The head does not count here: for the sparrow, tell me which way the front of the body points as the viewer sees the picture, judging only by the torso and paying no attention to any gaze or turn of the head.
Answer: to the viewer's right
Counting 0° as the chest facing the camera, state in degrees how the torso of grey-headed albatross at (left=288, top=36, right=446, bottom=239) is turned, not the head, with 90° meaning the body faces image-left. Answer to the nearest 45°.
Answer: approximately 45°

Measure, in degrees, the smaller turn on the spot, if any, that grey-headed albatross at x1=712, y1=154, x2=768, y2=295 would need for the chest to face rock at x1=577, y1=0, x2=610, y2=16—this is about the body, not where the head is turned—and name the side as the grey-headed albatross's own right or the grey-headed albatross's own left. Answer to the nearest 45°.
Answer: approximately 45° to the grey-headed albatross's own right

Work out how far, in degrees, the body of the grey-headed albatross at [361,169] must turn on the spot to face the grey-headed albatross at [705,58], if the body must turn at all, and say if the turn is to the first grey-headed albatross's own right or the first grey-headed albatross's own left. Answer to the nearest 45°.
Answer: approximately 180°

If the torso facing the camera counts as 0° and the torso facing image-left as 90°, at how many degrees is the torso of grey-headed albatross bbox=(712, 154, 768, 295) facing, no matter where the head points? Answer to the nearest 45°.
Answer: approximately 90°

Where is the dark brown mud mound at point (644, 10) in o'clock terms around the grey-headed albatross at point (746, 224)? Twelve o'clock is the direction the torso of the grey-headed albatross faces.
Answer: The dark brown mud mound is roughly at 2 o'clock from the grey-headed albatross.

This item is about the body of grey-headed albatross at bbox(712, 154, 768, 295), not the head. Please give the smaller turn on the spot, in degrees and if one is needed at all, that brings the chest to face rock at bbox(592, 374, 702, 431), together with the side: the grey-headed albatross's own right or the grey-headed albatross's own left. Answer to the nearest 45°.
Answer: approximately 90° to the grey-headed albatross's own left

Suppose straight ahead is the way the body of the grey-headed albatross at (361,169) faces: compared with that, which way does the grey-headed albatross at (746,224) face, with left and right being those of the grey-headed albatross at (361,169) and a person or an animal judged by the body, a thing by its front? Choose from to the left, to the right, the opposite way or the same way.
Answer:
===
:: WHAT THE EXERCISE ASKS ::
Reproduce all of the material above with every instance of "rock" changed to "boulder", keeping everything else the same.

:: RESULT OF THIS TASK ::
The head does not count here: for the sparrow, tell me which way the front of the body points as the viewer sees the picture, judging only by the torso and paying no attention to any gaze or turn of the head.
Answer: to the viewer's right
Counting 0° as the chest facing the camera, state in degrees how the torso of grey-headed albatross at (left=288, top=36, right=446, bottom=239) is turned, not the head, with 90° meaning the body faces image-left. Answer to the nearest 45°.
Answer: approximately 45°

Measure, in degrees, the smaller turn on the spot, if any, that grey-headed albatross at x1=712, y1=154, x2=768, y2=295 would need for the chest to face boulder at x1=577, y1=0, x2=610, y2=16—this is about the body, not where the head is turned—and name the side as the grey-headed albatross's own right or the grey-headed albatross's own left. Answer to the nearest 45°.
Answer: approximately 45° to the grey-headed albatross's own right

Work out how far, in degrees, the body of the grey-headed albatross at [361,169] must turn on the spot to face the grey-headed albatross at [705,58], if the body must turn at all, and say if the turn is to the first grey-headed albatross's own right or the first grey-headed albatross's own left. Answer to the nearest 45°.
Answer: approximately 180°

If the torso facing the camera counts as 0° and the torso facing image-left as 90°, at how many degrees is the torso of grey-headed albatross bbox=(712, 154, 768, 295) facing, no matter where the head points? Answer to the nearest 45°.
Answer: approximately 90°

Where is the dark brown mud mound at point (644, 10) in o'clock terms around the grey-headed albatross at point (746, 224)? Twelve o'clock is the direction the torso of the grey-headed albatross faces.
Answer: The dark brown mud mound is roughly at 2 o'clock from the grey-headed albatross.

This item is about the body of grey-headed albatross at bbox(712, 154, 768, 295), not the head. Please give the smaller turn on the spot, in degrees and if one is needed at all, that brings the chest to face boulder at bbox(592, 374, 702, 431), together with the side: the grey-headed albatross's own right or the grey-headed albatross's own left. Answer to the nearest 45°.
Answer: approximately 90° to the grey-headed albatross's own left

Suppose straight ahead is the way the body of the grey-headed albatross at (361,169) faces: compared with that, which way does the grey-headed albatross at (746,224) face, with left and right being those of the grey-headed albatross at (361,169) and a person or an animal judged by the body, a thing by its front? Choose from to the left, to the right, the opposite way or the same way.
Answer:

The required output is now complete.